In this May 22, 2020, file photo, a car drives past the Federal Reserve building in Washington.
  • Banks rushed to borrow unprecedented amounts from the Federal Reserve's traditional backstop following SVB's collapse, new data shows.
  • Lenders took up $153 billion from the Fed's discount window in the week to March 15, topping a previous high of $111 billion. 
  • Banks also borrowed $11.9 billion from the Fed's new emergency loan tool launched following SVB's downfall. 

Banks rushed to borrow unprecedented amounts from the Federal Reserve as the failures of Silicon Valley Bank and Signature Bank rattled Wall Street. 

Lenders snapped up $153 billion from the Fed's discount window – the traditional backstop for banks – in the week ended March 15, according to new data. That blows away the historic high of $111 billion reached during the 2008 financial crisis. 

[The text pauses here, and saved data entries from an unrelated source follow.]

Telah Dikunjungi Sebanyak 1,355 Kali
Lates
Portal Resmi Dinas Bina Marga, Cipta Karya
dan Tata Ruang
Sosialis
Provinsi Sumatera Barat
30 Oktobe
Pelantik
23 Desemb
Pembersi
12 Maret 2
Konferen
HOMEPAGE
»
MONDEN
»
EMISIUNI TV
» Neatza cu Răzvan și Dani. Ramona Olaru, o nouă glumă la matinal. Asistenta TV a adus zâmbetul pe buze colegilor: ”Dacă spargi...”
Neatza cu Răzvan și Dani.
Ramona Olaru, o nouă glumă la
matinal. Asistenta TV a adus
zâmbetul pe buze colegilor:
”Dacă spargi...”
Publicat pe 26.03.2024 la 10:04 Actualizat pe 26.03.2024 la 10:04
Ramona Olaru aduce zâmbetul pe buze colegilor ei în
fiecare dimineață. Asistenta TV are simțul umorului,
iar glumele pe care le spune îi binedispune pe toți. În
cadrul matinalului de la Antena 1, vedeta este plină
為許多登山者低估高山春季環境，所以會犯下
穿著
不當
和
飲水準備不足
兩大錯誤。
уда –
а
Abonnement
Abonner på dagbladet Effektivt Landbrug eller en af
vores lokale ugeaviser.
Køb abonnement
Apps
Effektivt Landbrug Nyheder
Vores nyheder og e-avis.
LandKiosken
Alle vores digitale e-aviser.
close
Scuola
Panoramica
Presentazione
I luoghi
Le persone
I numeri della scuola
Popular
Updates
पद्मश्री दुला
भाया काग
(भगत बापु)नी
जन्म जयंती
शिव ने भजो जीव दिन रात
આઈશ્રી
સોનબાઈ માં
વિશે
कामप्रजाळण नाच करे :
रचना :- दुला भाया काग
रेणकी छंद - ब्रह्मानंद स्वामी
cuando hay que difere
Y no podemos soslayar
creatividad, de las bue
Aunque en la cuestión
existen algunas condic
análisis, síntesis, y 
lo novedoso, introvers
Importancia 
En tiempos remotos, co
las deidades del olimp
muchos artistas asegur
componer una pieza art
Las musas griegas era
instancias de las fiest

The data also showed banks borrowed $11.9 billion from the Fed's new emergency loan tool dubbed the Bank Term Funding Program, launched after Silicon Valley's eye-popping downfall.

Top economist Mohamed El-Erian reflected on the data, adding the underlying motive driving this behaviour among the banks is not yet clear. 

"The names of the borrowing institutions will be available in a couple of years. What we don't know today and that matters for assessing systemic risk: How much of this record amount reflects Urgent needs, Precautionary behavior, Exploiting an attractive price arbitrage," he said in a tweet

The global banking system has come under pressure in the wake of Silicon Valley Bank's demise. On Thursday, a group of 11 banks led by Wall Street beasts including JPMorgan, Bank of America, Citigroup and Wells Fargo agreed to deposit $30 billion into the troubled First Republic Bank

The move followed a turbulent few days for the regional lender as fears of depositors pulling funds sparked a selloff in its share price following SVB's implosion. Silicon Valley Bank was taken over by US regulators last week after clients yanked funds in learning about a multi-billion-dollar loss on SVB's bond portfolio.

"This data will be parsed more in coming weeks if stress persists but the 11 bank consortium into First Republic will be hoped to be enough to prevent that," Deutsche Bank strategist Jim Reid said Friday, referring to the latest bank borrowings from the Fed.